Oh, here’s the ridiculously stupid headline of the day: Woman Who Didn’t Get Raptured Demands a Refund on Her Generous Tips. There’s stupid, and then there’s “Oh my god, do you even have a brain.” This certainly falls into the latter category. I can’t imagine ever going back and asking a server to return all or a portion of a tip you’d left. Just how fucking brain-dead does a person have to be to do something like that?

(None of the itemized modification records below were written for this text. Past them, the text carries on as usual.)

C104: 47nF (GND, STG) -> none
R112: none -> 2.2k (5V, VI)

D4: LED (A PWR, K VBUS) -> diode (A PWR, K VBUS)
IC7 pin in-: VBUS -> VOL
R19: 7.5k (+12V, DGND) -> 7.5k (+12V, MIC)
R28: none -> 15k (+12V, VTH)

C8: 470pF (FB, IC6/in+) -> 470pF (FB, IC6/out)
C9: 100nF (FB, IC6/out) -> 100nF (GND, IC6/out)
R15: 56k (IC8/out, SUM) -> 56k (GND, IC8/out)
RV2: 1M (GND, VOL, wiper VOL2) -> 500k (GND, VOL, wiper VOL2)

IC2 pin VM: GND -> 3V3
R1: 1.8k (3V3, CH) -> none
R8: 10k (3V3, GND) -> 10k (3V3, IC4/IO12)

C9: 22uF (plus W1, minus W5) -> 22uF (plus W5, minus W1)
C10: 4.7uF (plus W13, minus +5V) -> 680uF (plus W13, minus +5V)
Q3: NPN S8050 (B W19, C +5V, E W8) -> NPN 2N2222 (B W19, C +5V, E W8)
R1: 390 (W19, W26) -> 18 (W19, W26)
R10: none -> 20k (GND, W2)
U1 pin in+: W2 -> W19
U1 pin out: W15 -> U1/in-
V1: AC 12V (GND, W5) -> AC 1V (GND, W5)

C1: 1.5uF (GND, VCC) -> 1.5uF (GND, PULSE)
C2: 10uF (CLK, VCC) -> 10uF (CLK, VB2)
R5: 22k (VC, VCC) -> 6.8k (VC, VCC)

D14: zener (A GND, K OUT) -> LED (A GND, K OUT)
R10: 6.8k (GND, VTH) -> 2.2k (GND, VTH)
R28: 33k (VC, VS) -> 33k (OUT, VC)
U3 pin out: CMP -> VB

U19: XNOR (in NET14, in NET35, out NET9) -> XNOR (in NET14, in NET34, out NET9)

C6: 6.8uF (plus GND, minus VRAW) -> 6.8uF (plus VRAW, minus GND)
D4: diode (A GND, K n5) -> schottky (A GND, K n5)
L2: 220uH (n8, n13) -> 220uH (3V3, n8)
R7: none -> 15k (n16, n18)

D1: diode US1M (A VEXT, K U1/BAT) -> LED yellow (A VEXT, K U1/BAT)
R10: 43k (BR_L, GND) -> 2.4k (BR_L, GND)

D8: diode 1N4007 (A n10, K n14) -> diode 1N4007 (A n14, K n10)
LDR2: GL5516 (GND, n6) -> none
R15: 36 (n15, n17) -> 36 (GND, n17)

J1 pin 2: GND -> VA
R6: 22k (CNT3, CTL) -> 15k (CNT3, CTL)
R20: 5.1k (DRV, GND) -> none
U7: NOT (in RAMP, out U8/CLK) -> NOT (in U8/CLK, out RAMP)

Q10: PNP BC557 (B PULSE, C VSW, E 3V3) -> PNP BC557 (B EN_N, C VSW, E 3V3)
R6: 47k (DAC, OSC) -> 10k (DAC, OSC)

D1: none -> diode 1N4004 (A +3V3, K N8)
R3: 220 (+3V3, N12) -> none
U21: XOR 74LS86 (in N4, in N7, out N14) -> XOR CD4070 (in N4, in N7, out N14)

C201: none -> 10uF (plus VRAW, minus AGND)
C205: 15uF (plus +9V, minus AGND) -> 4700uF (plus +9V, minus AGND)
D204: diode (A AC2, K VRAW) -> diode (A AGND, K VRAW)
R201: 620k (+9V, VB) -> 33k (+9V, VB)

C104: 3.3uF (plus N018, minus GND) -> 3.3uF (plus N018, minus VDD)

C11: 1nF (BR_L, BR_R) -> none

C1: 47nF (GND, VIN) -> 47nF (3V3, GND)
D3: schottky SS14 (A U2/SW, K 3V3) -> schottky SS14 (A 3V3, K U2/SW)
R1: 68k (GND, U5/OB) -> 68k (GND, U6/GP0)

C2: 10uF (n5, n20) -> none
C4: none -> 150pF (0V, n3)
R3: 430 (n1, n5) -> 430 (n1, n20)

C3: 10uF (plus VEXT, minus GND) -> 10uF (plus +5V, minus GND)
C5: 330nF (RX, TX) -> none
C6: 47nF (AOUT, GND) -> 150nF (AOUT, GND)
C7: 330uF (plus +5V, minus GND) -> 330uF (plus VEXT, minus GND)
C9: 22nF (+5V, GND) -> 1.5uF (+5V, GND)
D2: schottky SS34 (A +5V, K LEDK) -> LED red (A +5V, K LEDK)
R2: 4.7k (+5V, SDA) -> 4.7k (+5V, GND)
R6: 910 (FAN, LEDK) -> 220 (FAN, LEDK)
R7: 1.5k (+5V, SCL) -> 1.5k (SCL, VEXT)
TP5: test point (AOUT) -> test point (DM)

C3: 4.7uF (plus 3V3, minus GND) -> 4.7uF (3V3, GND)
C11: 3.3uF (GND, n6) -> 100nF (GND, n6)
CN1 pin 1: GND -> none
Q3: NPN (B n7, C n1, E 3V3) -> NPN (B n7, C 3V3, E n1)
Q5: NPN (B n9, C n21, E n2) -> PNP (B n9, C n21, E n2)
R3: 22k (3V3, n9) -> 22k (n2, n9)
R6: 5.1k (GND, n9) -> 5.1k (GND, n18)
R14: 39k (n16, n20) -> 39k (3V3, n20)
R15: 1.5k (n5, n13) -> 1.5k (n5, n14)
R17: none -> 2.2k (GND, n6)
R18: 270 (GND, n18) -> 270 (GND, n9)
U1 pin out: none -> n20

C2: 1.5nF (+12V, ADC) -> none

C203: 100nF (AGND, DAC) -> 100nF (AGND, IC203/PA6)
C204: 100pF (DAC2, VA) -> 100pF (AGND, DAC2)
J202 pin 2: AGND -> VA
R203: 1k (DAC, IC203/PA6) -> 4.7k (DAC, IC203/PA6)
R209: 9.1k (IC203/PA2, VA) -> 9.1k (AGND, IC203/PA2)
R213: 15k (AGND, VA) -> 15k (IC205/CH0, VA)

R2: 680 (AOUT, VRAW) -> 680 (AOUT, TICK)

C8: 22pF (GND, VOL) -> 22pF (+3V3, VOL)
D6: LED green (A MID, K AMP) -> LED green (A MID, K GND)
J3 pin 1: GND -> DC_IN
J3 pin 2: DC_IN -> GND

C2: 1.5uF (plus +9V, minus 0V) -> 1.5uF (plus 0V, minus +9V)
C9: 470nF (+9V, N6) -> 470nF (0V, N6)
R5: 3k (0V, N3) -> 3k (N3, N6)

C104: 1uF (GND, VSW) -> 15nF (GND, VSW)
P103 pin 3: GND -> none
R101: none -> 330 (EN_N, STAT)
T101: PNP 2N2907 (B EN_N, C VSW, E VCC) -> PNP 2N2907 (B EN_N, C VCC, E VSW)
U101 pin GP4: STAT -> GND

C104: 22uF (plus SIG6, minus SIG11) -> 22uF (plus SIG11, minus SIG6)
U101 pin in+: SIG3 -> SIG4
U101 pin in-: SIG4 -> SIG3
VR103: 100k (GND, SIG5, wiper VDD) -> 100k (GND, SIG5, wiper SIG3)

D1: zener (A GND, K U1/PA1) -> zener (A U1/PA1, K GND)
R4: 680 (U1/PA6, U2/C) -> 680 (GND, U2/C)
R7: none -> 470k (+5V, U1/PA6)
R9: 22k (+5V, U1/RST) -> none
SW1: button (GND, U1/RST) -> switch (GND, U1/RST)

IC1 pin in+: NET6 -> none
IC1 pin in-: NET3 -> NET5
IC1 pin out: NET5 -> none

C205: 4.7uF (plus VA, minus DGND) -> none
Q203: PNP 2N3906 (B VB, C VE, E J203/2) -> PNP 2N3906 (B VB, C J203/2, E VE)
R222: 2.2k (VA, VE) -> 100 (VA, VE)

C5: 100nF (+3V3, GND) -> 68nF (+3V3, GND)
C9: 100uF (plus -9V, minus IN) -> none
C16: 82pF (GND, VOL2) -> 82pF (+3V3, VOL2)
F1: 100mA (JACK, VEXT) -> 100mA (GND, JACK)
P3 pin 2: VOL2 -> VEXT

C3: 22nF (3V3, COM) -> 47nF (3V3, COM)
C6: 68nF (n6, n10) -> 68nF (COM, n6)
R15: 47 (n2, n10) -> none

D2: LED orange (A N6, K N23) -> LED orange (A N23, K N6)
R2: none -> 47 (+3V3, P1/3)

If I had limitless income, which I don’t, I would buy every woman on the planet a copy of Wonder Woman #8, the issue where Wonder Woman is under the influence of a religious (Christian) nut job. It’s only 30 pages, extremely well illustrated, and easy to read. My hope would be that women with religious assholes for husbands would find themselves in this story and find their own path to escaping the mind games men and churches use to keep them bound in marital slavery where they’re not respected or valued as anything more than property. If you know someone who is in this trap, maybe buy them a copy and slip it to them in between the pages of the Bible they’re forced to read. Consider it a mission of mercy.
Okay. I really need to eat now. Ugh. Check back with me after I wake up this afternoon.